The state-owned bridge that spans the Shawsheen River on The Great Road is expected to be named posthumously in honor of a retired local Air Force pilot whose military career was “nothing short of heroic, selfless, and pretty-darn amazing,” according to a high-ranking advocate for veterans.
Legislation designating the Major Barry Allan Seidman, USAF, Memorial Bridge may be signed into law in time to plan formal ceremonies on Veterans Day, said State Rep. Kenneth Gordon, who is shepherding the process.
Seidman and his wife and son lived on Selfridge Road for almost 40 years, beginning after his retirement from the Air Force. He helped run his family’s office-supplies store near the MIT campus until his death in December 2020.
Peter Demarkis, national service officer for Paralyzed Veterans of America, informed Gordon that Major Seidman received the Silver Star for bravery and “36 air medals for acts of bravery, heroism, and valor. Air medals are awarded for single acts of heroism and merit during combat operations. There are not likely many other airmen with as many combat missions or logged combat hours.”
“When we come across service records of someone like Major Seidman that is so exceptional, so rare and so heroic, it’s up to us as a society to recognize it,” Gordon stated. “We need to teach our children about our heroes. And naming a bridge helps us tell this story and provides a reason for people in Bedford to remember that story.”
Gordon said State Sen. Michael Barrett co-sponsored the proposal and is overseeing it through the Upper Chamber “to make sure it is adopted and sent on to the governor.”
Seidman joined the Air Force in 1962 after graduating from Boston University, where he was a member of the Reserve Officer Training Corps. During his deployments in Vietnam, Demarkis said, he logged more than 1,400 combat hours and more than 900 combat missions. Pilots had the option of rotating home after 100 missions.
“One instance of the major’s selfless service was on March 24, 1967; Maj. Seidman continuously flew over three Vietnamese battalions very low to the ground, as to draw the attention and fire away from surrounded U.S. Army units below,” Demarkis related in a memo to Gordon.
“The major’s flybys were successful at providing time and secure passage for the Army units, however, all the while the major was also marking the enemy’s location for successful supporting airstrikes. A great number soldiers’ lives were saved because of the major’s bravery.”
Later in his Air Force career, Seidman was stationed at Pease Air Force Base in Portsmouth, NH, and Strategic Air Command headquarters in Omaha, Nebraska, as well as at the Pentagon working for the Joint Chiefs of Staff.
“We ended up in Bedford because we wanted a new house, to be close to Hanscom AFB for shopping, and to a Conservative temple. Bedford ended up being the best place for all of that,” said Valerie Seidman.

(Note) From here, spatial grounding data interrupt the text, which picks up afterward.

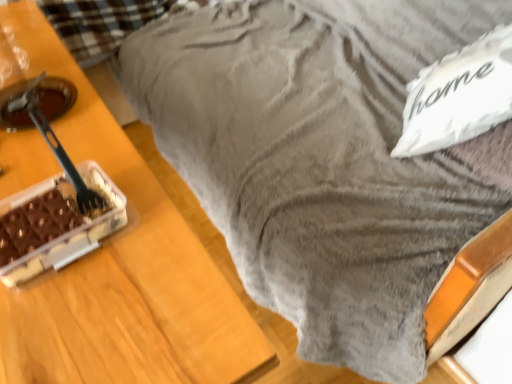
Question: Could you tell me if black plastic fork at left is facing white fluffy pillow at upper right?

Choices:
 (A) no
 (B) yes

Answer: (A)

Question: From a real-world perspective, is black plastic fork at left positioned over white fluffy pillow at upper right based on gravity?

Choices:
 (A) no
 (B) yes

Answer: (B)

Question: Is black plastic fork at left placed right next to white fluffy pillow at upper right?

Choices:
 (A) no
 (B) yes

Answer: (A)

Question: From the image's perspective, is black plastic fork at left on white fluffy pillow at upper right?

Choices:
 (A) no
 (B) yes

Answer: (A)

Question: From the image's perspective, does black plastic fork at left appear lower than white fluffy pillow at upper right?

Choices:
 (A) yes
 (B) no

Answer: (A)

Question: Would you consider black plastic fork at left to be distant from white fluffy pillow at upper right?

Choices:
 (A) yes
 (B) no

Answer: (B)

Question: Can you confirm if black plastic fork at left is bigger than chocolate matte cake at left?

Choices:
 (A) yes
 (B) no

Answer: (B)

Question: Is the position of black plastic fork at left more distant than that of chocolate matte cake at left?

Choices:
 (A) no
 (B) yes

Answer: (B)

Question: Can you confirm if black plastic fork at left is taller than chocolate matte cake at left?

Choices:
 (A) yes
 (B) no

Answer: (A)

Question: Does black plastic fork at left have a lesser width compared to chocolate matte cake at left?

Choices:
 (A) yes
 (B) no

Answer: (A)

Question: From the image's perspective, is black plastic fork at left located above chocolate matte cake at left?

Choices:
 (A) yes
 (B) no

Answer: (A)

Question: From a real-world perspective, does black plastic fork at left stand above chocolate matte cake at left?

Choices:
 (A) yes
 (B) no

Answer: (A)

Question: From the image's perspective, does chocolate matte cake at left appear lower than black plastic fork at left?

Choices:
 (A) yes
 (B) no

Answer: (A)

Her husband was diagnosed in mid-2017 with amyotrophic lateral sclerosis (ALS), which Demarkis said was “a condition attributed to his time in the service. He was still going to work in his wheelchair, after losing the use of his lower extremities.”
“Neither the town of Bedford nor the major’s family were aware of his incredible accomplishments in military service,” wrote Demarkis, who was Seidman’s Veterans Affairs representative. “Barry was very kind and a very humble person and did not speak openly about all the medals he was awarded,” Mrs. Seidman confirmed.
“Having continuously placed his life in harm’s way and having saved the lives of hundreds of US military servicemen, the least we can do as representatives, as fellow veterans, Massachusetts residents, Americans, is to honor this veteran’s family and to show our appreciation,” Demarkis wrote.
Gordon also engineered the naming of the Carlisle Road bridge over the Concord River in May 2018, a memorial to two Bedford High School graduates killed in action in Iraq: Pfc. John Hart and Lance Cpl. Travis Desiato.
“We have many veterans who returned to Bedford. This particular airman had such a distinguished career that I think the story should be told,” Gordon said. He added, “We need to get people to understand Barry’s story because he kept it to himself.”
“He was a wonderful heroic and kind man who also liked to joke,” Mrs. Seidman said, adding, “He liked it best when his jokes elicited a groan.”